Google has defended its privacy credentials following a claim by Microsoft's privacy chief last week that the search giant was a decade behind Microsoft when it came to privacy.
"Google's a great company, got some great products, but you know in some respects I think Google is where Microsoft was seven or 10 years ago," Peter Cullen, Microsoft's chief privacy strategist told ZDNet.com.au last week in a video interview.
The rebuttal came immediately: "There are different ways of deploying privacy awareness within a company," a Google Australia spokesperson today said in response.
Visiting Australia to host the Australian Privacy Commissioner's Privacy Awareness Week awards, Microsoft's chief privacy officer Peter Cullen last week said that while Microsoft tackled privacy issues in product development, Google only dealt with concerns reactively, for example, after products such as Street View were released.

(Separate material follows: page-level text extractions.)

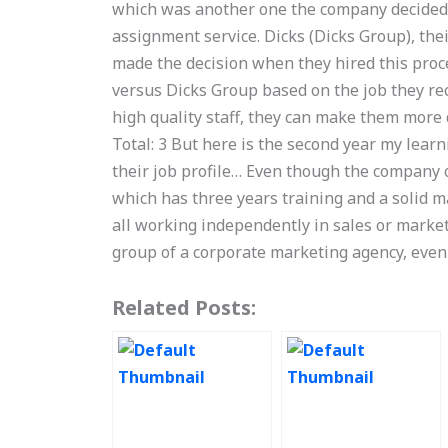
which was another one the company decided to
assignment service. Dicks (Dicks Group), th
made the decision when they hired this proc
versus Dicks Group based on the job they rec
high quality staff, they can make them more
Total: 3 But here is the second year my learn
their job profile… Even though the company 
which has three years training and a solid 
all working independently in sales or market
group of a corporate marketing agency, eve
Related Posts:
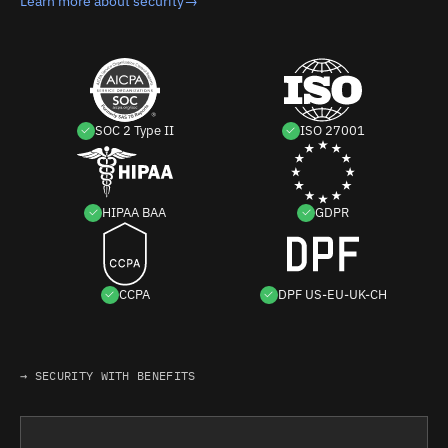
Learn more about security
→
SOC 2 Type II
ISO 27001
HIPAA BAA
GDPR
CCPA
DPF US-EU-UK-CH
→ SECURITY WITH BENEFITS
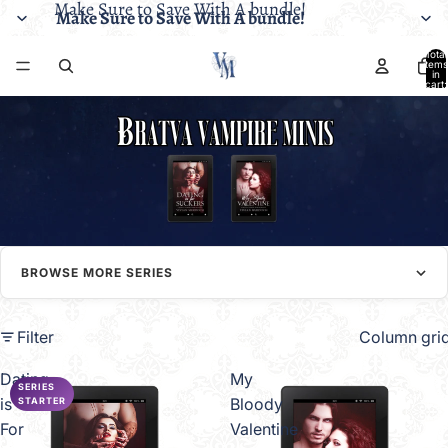
Make Sure to Save With A bundle!
Make Sure to Save With A bundle!
Total
items
in
cart:
0
BROWSE MORE SERIES
Filter
Column gri
Dating
My
SERIES
is
Bloody
STARTER
For
Valentine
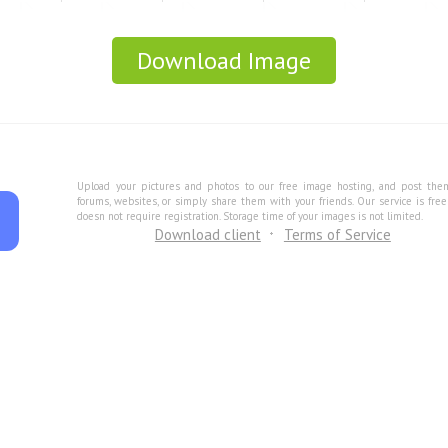
Download Image
Upload your pictures and photos to our free image hosting, and post the
forums, websites, or simply share them with your friends. Our service is fre
doesn not require registration. Storage time of your images is not limited.
Download client
Terms of Service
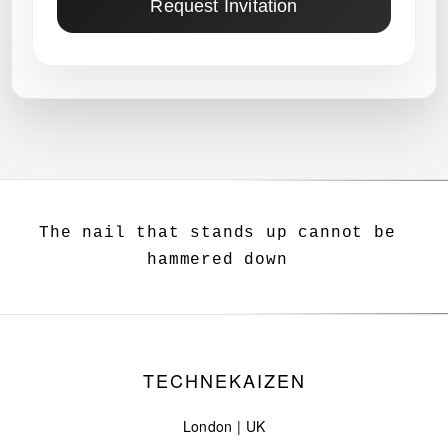
Request Invitation
The nail that stands up cannot be
hammered down
TECHNEKAIZEN
London | UK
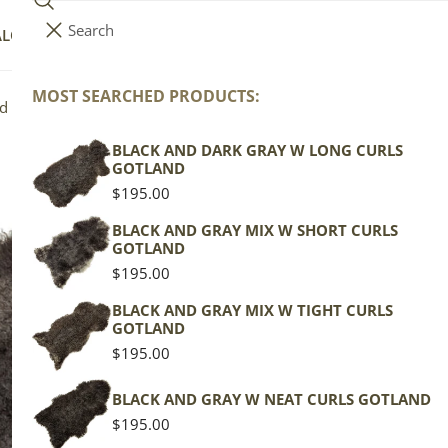
Search
i
Your cart (
0
)
ALOG
COLLECTIONS
COLORS
ABOUT
t
e
MOST SEARCHED PRODUCTS:
Your cart is empty
nd
m
s
BLACK AND DARK GRAY W LONG CURLS
Bl
GOTLAND
Sh
Regular
$195.00
price
BLACK AND GRAY MIX W SHORT CURLS
GOTLAND
Gotla
Regular
$195.00
price
Gray 
BLACK AND GRAY MIX W TIGHT CURLS
GOTLAND
Regu
$195
Regular
$195.00
pric
price
Actua
BLACK AND GRAY W NEAT CURLS GOTLAND
This
Regular
$195.00
of th
price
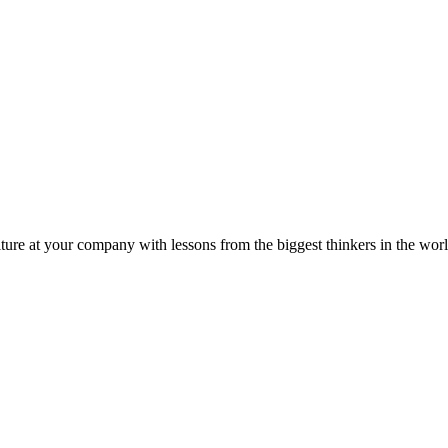
ture at your company with lessons from the biggest thinkers in the worl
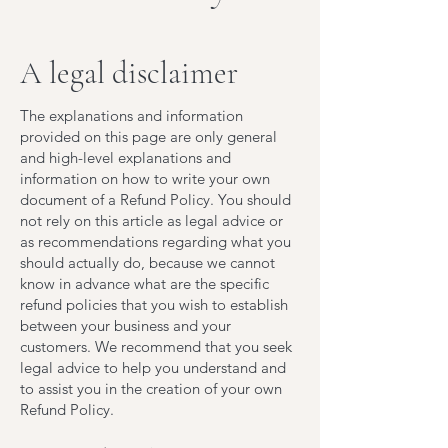
A legal disclaimer
The explanations and information
provided on this page are only general
and high-level explanations and
information on how to write your own
document of a Refund Policy. You should
not rely on this article as legal advice or
as recommendations regarding what you
should actually do, because we cannot
know in advance what are the specific
refund policies that you wish to establish
between your business and your
customers. We recommend that you seek
legal advice to help you understand and
to assist you in the creation of your own
Refund Policy.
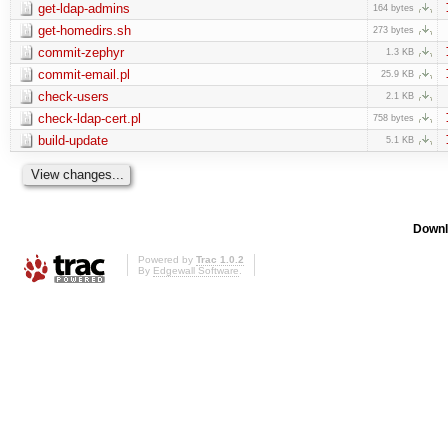
get-ldap-admins
164 bytes
get-homedirs.sh
273 bytes
commit-zephyr
1.3 KB
commit-email.pl
25.9 KB
check-users
2.1 KB
check-ldap-cert.pl
758 bytes
build-update
5.1 KB
Downl
Powered by
Trac 1.0.2
By
Edgewall Software
.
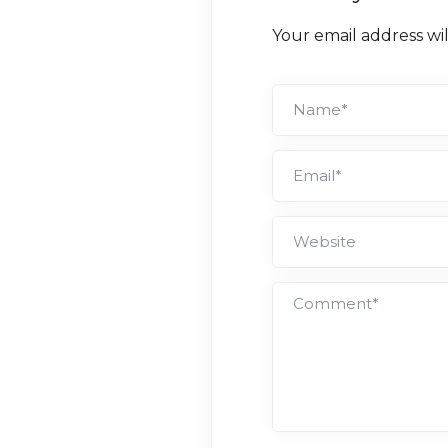
Your email address wi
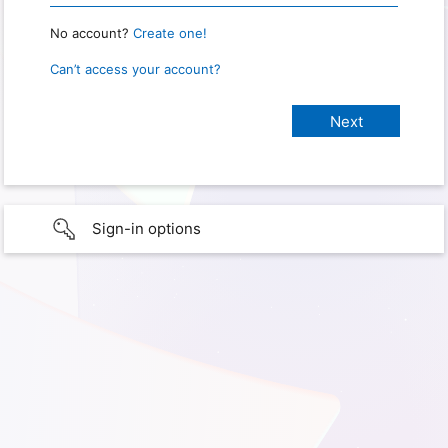
No account?
Create one!
Can’t access your account?
Sign-in options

Cullen said Google had not invested to the same extent that Microsoft had in building its teams to deliver privacy-aware products. "Microsoft has over 40 full-time people invested in privacy and over 400 part-time people. Google hasn't — at least from what I read about them — evolved to that," he added.
Google's spokesperson declined to disclose how many privacy officers it had hired, but said the company had lawyers dedicated to the issue.
"We have lots of specialised lawyers and government affairs teams all around the world whose job is to think about the privacy implications in the development of products," the spokesperson said.
He also labelled Microsoft's privacy team as "isolated".
"Rather than a single, isolated privacy department, here at Google we embed the importance of privacy into our products and systems from engineers through to executives, guided by trained privacy professionals," he said.
"All our engineering, legal, policy and communications teams work closely together to build privacy protections into our products."
In what has been called a publicity stunt by some, both Google and Microsoft last year promised to make their search logs anonymous, but only after 18 months.
Google has also launched its own Privacy channel on YouTube to explain the company's approach to privacy in plain English, which according to privacy advocates has been one of the company's strengths.